• _Data for the task_

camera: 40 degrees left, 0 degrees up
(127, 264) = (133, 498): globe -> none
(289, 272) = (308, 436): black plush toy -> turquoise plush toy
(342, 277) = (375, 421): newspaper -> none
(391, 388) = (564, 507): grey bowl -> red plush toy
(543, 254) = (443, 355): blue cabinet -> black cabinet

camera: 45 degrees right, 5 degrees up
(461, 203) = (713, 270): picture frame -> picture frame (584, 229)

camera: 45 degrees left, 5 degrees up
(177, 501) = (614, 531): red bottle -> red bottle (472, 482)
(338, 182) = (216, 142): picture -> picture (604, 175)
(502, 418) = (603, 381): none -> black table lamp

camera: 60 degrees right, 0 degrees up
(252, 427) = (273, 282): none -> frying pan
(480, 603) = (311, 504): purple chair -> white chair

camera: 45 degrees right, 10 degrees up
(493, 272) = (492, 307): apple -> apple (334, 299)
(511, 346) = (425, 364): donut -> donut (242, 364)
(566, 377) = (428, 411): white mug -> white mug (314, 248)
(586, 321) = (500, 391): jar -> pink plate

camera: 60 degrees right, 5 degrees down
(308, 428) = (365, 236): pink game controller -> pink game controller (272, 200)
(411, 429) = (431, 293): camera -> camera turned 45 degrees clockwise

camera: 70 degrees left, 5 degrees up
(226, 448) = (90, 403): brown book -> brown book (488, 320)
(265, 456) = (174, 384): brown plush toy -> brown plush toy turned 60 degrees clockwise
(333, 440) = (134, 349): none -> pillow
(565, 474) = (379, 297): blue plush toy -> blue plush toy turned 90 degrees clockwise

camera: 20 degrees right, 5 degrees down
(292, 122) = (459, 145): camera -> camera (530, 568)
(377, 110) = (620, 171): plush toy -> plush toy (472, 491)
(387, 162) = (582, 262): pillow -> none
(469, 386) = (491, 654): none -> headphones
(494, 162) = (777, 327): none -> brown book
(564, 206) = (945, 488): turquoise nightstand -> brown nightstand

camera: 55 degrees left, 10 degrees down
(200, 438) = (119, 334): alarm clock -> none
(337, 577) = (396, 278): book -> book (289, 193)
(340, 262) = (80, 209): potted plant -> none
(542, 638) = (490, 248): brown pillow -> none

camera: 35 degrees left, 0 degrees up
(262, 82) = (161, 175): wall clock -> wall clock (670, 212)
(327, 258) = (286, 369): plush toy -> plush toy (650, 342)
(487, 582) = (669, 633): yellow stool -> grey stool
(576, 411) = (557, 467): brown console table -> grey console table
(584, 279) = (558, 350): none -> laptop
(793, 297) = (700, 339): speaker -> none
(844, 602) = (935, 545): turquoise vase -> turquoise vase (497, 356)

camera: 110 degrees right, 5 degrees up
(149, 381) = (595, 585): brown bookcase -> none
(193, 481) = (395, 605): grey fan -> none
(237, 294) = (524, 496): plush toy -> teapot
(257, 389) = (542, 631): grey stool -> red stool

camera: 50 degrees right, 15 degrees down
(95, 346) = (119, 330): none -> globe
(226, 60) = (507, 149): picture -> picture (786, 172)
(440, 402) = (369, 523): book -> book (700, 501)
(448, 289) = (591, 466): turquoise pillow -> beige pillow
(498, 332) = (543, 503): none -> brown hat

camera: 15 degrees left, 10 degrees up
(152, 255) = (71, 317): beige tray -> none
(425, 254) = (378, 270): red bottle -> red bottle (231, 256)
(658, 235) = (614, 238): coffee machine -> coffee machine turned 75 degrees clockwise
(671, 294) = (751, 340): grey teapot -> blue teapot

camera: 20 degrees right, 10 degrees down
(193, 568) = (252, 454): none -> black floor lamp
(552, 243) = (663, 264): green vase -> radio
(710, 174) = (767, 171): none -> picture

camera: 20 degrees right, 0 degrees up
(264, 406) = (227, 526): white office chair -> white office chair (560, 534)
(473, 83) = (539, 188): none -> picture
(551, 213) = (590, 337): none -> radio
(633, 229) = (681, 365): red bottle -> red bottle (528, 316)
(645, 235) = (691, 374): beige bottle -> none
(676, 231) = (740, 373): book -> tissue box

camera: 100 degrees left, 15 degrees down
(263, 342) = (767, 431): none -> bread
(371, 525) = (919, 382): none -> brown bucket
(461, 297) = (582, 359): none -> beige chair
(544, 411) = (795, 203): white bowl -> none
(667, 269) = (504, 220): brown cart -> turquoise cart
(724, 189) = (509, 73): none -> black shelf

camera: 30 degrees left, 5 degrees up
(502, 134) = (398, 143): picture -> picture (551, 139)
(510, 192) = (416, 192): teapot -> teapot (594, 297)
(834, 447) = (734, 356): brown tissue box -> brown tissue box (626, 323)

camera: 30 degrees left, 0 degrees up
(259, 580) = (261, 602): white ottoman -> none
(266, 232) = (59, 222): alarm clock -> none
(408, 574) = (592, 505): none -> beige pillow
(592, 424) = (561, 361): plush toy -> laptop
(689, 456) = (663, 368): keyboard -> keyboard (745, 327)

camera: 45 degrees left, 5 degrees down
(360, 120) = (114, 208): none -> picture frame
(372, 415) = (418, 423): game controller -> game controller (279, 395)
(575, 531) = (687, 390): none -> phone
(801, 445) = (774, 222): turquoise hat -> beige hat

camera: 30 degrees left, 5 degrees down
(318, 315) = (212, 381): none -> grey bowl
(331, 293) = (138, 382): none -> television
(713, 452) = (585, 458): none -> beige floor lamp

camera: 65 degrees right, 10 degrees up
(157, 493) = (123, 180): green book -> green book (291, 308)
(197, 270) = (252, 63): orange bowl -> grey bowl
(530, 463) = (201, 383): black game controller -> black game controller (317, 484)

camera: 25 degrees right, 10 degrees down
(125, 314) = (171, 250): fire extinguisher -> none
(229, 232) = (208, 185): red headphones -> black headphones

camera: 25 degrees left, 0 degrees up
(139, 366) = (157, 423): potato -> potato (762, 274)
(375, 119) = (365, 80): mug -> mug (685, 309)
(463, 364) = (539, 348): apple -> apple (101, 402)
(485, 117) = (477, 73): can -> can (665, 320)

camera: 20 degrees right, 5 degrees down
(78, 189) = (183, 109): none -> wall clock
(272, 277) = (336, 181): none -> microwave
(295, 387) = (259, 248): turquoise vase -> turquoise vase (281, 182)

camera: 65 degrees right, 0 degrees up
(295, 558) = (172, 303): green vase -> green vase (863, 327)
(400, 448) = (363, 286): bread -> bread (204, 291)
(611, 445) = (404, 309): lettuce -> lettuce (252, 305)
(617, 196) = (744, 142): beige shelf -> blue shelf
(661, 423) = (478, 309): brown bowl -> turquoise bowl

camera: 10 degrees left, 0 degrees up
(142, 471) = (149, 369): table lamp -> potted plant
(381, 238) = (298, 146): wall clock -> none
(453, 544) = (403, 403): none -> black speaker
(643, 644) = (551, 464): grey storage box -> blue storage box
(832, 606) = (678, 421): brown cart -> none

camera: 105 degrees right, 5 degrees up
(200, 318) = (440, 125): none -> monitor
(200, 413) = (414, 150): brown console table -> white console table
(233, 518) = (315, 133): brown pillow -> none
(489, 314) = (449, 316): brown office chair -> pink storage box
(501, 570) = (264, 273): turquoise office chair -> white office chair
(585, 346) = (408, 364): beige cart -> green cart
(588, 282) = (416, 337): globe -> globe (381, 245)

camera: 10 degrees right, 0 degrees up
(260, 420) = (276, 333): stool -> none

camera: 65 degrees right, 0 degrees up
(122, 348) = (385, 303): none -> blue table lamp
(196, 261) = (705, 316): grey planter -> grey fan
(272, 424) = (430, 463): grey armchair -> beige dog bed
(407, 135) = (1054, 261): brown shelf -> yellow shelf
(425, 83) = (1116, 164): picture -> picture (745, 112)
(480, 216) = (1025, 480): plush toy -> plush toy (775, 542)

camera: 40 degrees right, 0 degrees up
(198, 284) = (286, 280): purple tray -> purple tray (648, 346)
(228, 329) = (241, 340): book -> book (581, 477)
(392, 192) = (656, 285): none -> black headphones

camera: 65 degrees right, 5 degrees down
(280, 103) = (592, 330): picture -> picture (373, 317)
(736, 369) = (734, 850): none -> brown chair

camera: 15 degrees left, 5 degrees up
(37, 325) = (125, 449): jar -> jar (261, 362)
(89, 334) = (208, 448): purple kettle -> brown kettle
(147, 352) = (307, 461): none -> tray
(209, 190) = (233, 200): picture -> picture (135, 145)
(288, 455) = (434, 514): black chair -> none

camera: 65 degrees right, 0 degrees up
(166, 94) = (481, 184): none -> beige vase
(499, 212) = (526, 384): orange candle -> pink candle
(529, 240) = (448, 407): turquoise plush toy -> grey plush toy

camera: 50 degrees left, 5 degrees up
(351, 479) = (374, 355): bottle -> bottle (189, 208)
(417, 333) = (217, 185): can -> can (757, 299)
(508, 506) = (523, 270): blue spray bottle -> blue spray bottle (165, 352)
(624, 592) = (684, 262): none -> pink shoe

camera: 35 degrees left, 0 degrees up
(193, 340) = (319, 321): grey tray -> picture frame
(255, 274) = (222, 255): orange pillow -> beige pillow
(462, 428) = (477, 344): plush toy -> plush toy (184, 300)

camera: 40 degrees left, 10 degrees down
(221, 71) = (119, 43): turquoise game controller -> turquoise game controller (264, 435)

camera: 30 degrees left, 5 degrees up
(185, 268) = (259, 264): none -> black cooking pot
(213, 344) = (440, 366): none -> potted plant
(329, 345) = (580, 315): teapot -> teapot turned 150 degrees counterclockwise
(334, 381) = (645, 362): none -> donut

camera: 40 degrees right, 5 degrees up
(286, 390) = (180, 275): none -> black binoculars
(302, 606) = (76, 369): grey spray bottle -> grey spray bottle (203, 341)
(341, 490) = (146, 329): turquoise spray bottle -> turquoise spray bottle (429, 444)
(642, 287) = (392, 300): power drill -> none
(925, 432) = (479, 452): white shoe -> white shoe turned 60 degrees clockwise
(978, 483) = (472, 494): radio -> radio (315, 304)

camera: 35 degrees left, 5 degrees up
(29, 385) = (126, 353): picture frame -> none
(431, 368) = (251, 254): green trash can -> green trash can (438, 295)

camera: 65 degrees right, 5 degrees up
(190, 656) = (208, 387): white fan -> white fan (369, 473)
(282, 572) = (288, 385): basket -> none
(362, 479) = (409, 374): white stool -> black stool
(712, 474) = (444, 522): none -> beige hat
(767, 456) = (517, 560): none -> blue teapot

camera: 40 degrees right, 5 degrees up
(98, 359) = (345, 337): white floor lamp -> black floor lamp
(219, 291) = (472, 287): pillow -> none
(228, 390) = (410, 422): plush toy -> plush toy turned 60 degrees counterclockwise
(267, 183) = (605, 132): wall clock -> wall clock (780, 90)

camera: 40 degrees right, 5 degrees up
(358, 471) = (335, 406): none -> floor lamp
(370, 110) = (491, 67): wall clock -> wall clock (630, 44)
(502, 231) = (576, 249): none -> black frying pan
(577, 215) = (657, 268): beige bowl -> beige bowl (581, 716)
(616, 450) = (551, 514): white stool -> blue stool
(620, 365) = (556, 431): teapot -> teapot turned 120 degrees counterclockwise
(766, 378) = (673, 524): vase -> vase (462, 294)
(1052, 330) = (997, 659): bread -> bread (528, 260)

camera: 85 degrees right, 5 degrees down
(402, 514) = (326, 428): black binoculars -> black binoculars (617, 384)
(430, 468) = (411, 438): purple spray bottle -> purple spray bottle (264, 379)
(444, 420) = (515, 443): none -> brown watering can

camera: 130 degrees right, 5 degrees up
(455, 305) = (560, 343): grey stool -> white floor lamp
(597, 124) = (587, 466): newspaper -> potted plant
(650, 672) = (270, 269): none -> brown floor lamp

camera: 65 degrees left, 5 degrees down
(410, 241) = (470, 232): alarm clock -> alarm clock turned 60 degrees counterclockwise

• _Brief_
Considering only the material above, set down every line from the one with "(139, 366) = (157, 423): potato" to the one with "(228, 329) = (241, 340): book", inclusive, exactly as written.

• _Answer to the problem_
(139, 366) = (157, 423): potato -> potato (762, 274)
(375, 119) = (365, 80): mug -> mug (685, 309)
(463, 364) = (539, 348): apple -> apple (101, 402)
(485, 117) = (477, 73): can -> can (665, 320)

camera: 20 degrees right, 5 degrees down
(78, 189) = (183, 109): none -> wall clock
(272, 277) = (336, 181): none -> microwave
(295, 387) = (259, 248): turquoise vase -> turquoise vase (281, 182)

camera: 65 degrees right, 0 degrees up
(295, 558) = (172, 303): green vase -> green vase (863, 327)
(400, 448) = (363, 286): bread -> bread (204, 291)
(611, 445) = (404, 309): lettuce -> lettuce (252, 305)
(617, 196) = (744, 142): beige shelf -> blue shelf
(661, 423) = (478, 309): brown bowl -> turquoise bowl

camera: 10 degrees left, 0 degrees up
(142, 471) = (149, 369): table lamp -> potted plant
(381, 238) = (298, 146): wall clock -> none
(453, 544) = (403, 403): none -> black speaker
(643, 644) = (551, 464): grey storage box -> blue storage box
(832, 606) = (678, 421): brown cart -> none

camera: 105 degrees right, 5 degrees up
(200, 318) = (440, 125): none -> monitor
(200, 413) = (414, 150): brown console table -> white console table
(233, 518) = (315, 133): brown pillow -> none
(489, 314) = (449, 316): brown office chair -> pink storage box
(501, 570) = (264, 273): turquoise office chair -> white office chair
(585, 346) = (408, 364): beige cart -> green cart
(588, 282) = (416, 337): globe -> globe (381, 245)

camera: 10 degrees right, 0 degrees up
(260, 420) = (276, 333): stool -> none

camera: 65 degrees right, 0 degrees up
(122, 348) = (385, 303): none -> blue table lamp
(196, 261) = (705, 316): grey planter -> grey fan
(272, 424) = (430, 463): grey armchair -> beige dog bed
(407, 135) = (1054, 261): brown shelf -> yellow shelf
(425, 83) = (1116, 164): picture -> picture (745, 112)
(480, 216) = (1025, 480): plush toy -> plush toy (775, 542)

camera: 40 degrees right, 0 degrees up
(198, 284) = (286, 280): purple tray -> purple tray (648, 346)
(228, 329) = (241, 340): book -> book (581, 477)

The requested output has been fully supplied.